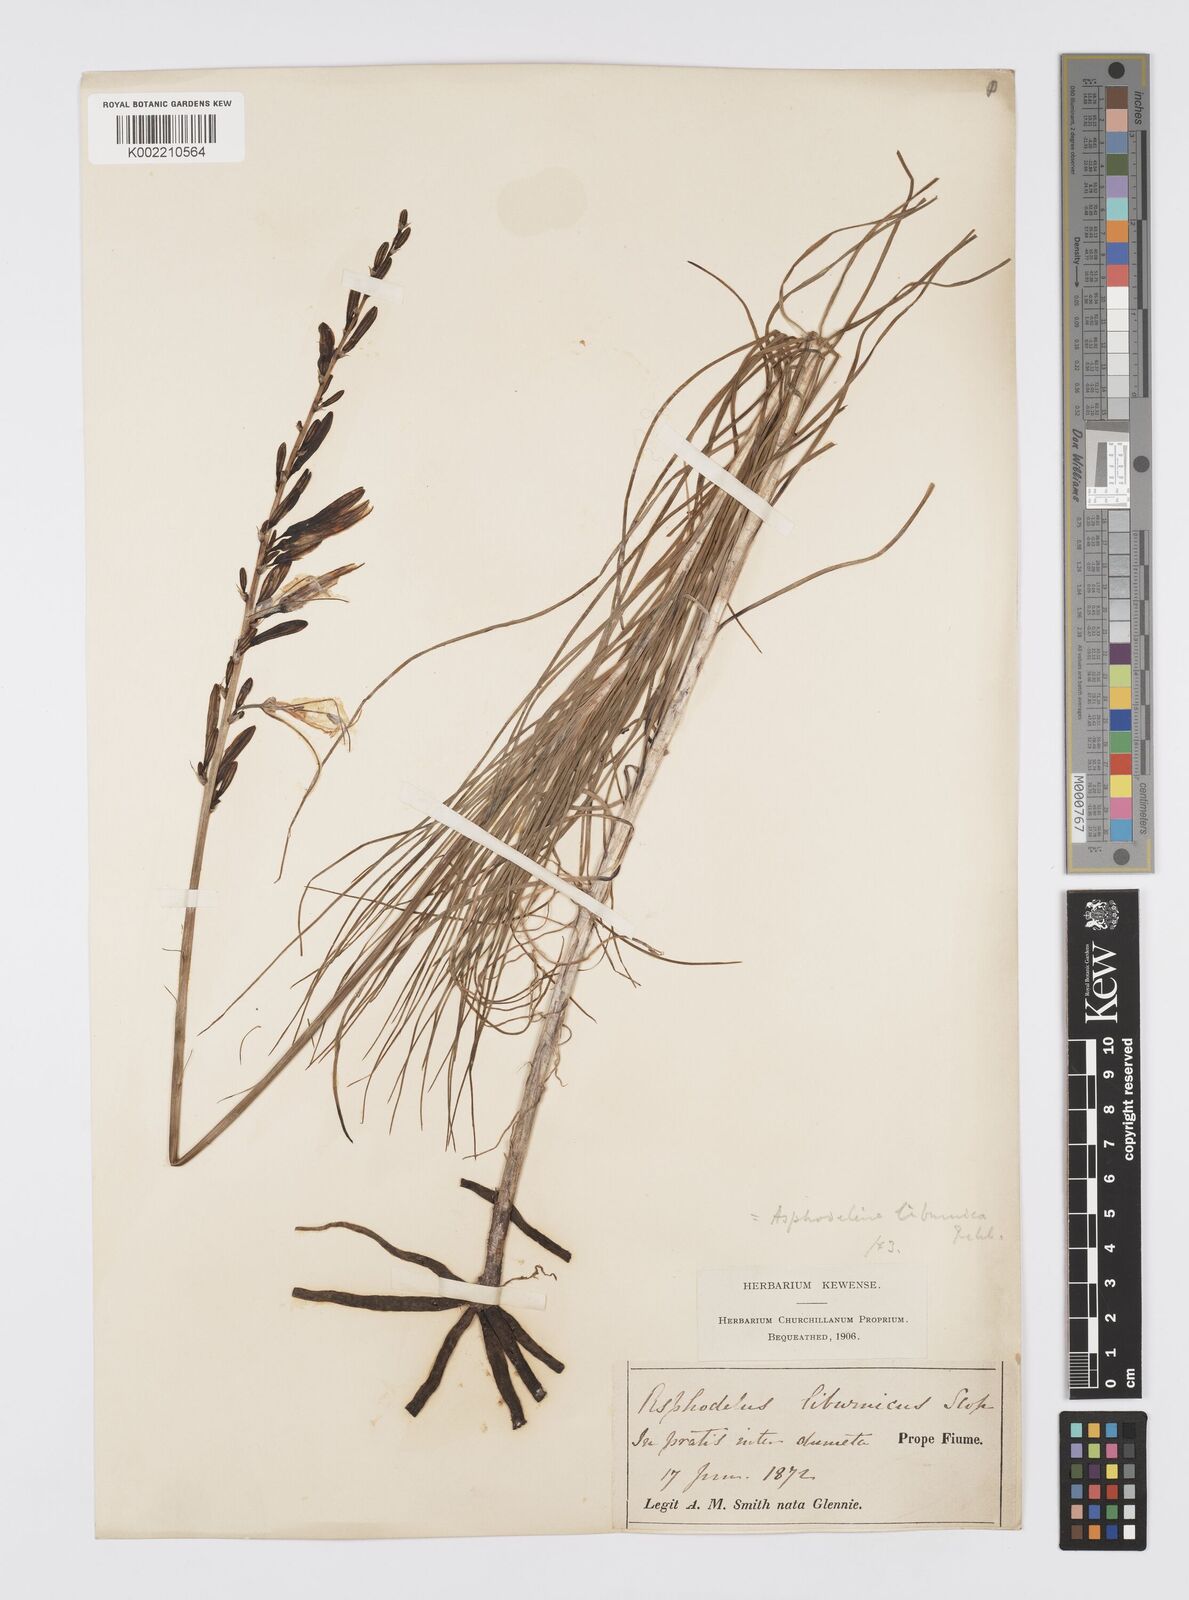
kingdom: Plantae
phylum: Tracheophyta
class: Liliopsida
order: Asparagales
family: Asphodelaceae
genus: Asphodeline
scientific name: Asphodeline liburnica
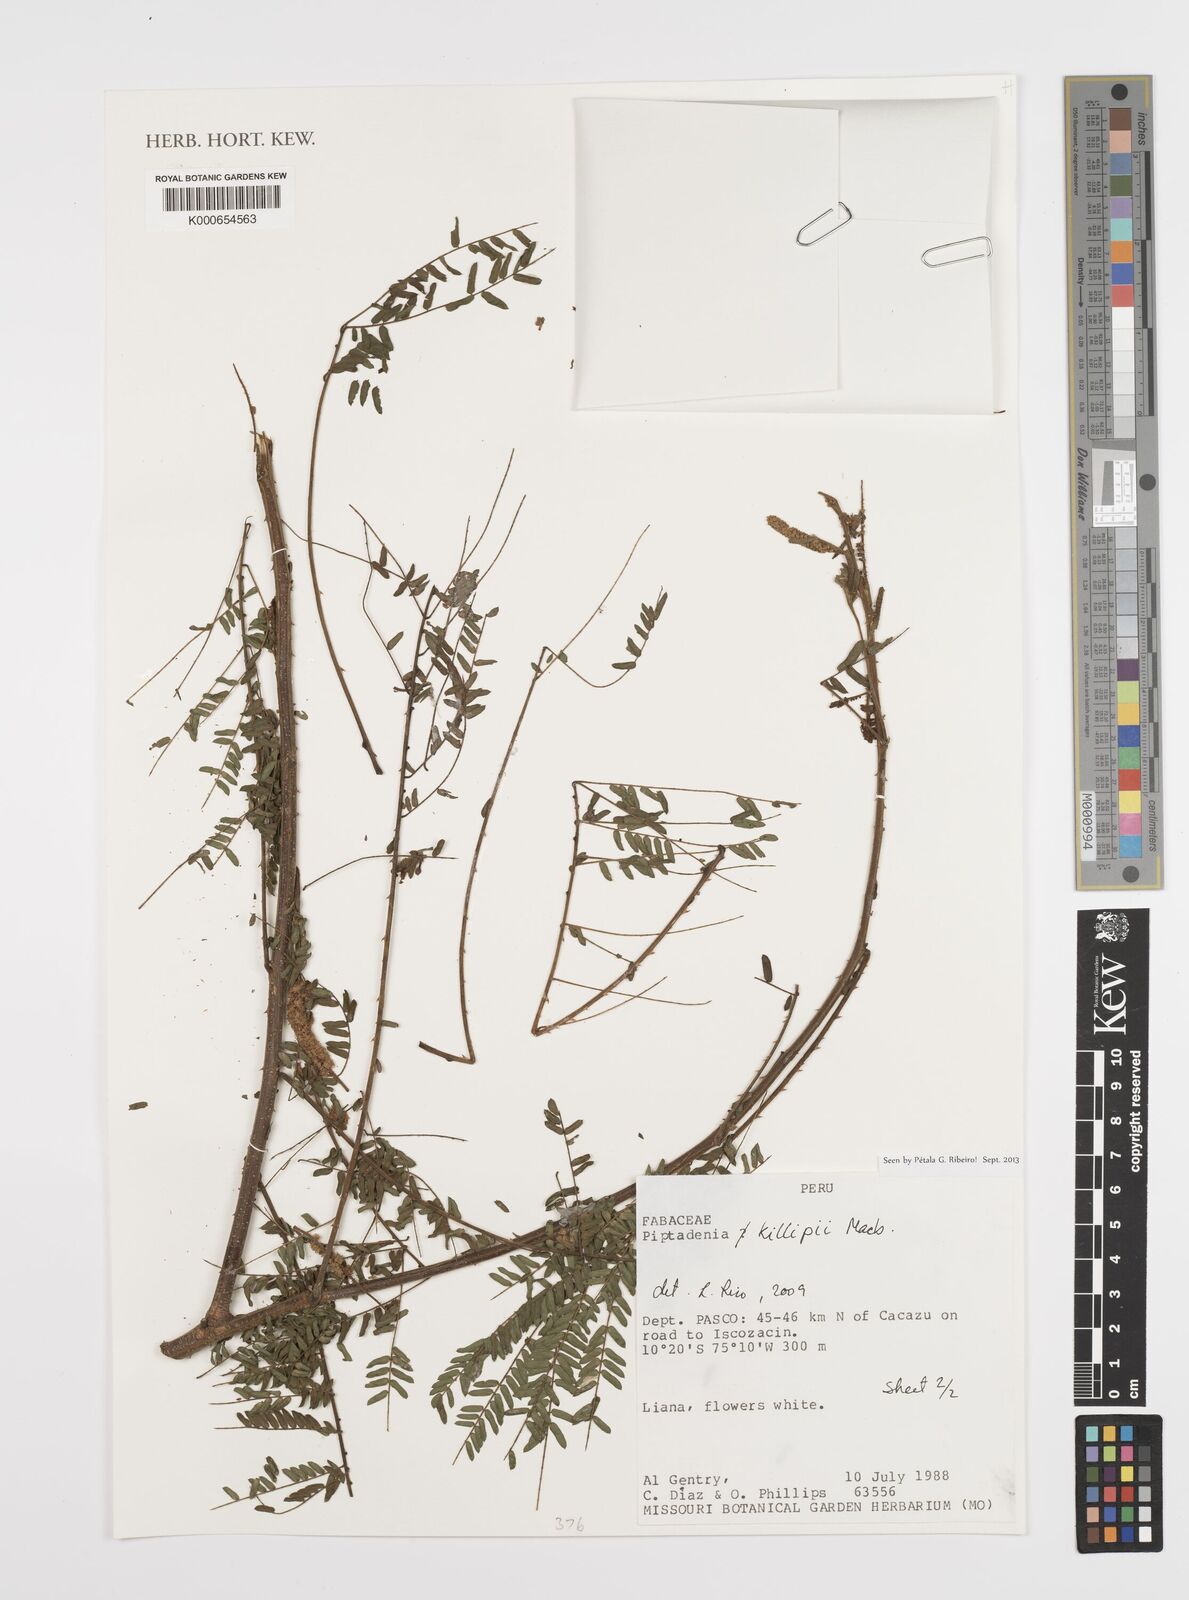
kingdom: Plantae
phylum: Tracheophyta
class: Magnoliopsida
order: Fabales
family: Fabaceae
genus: Pseudopiptadenia
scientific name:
......
### OBJECTIF
Pouvez-vous présenter les lignes de tous les enregistrements ci-dessus sous forme de liste numérotée, en omettant les lignes vides et en laissant les images de côté ?

### RÉPONSE
1. kingdom: Plantae
2. phylum: Tracheophyta
3. class: Liliopsida
4. order: Asparagales
5. family: Asphodelaceae
6. genus: Asphodeline
7. scientific name: Asphodeline liburnica
8. kingdom: Plantae
9. phylum: Tracheophyta
10. class: Magnoliopsida
11. order: Fabales
12. family: Fabaceae
13. genus: Pseudopiptadenia
14. scientific name:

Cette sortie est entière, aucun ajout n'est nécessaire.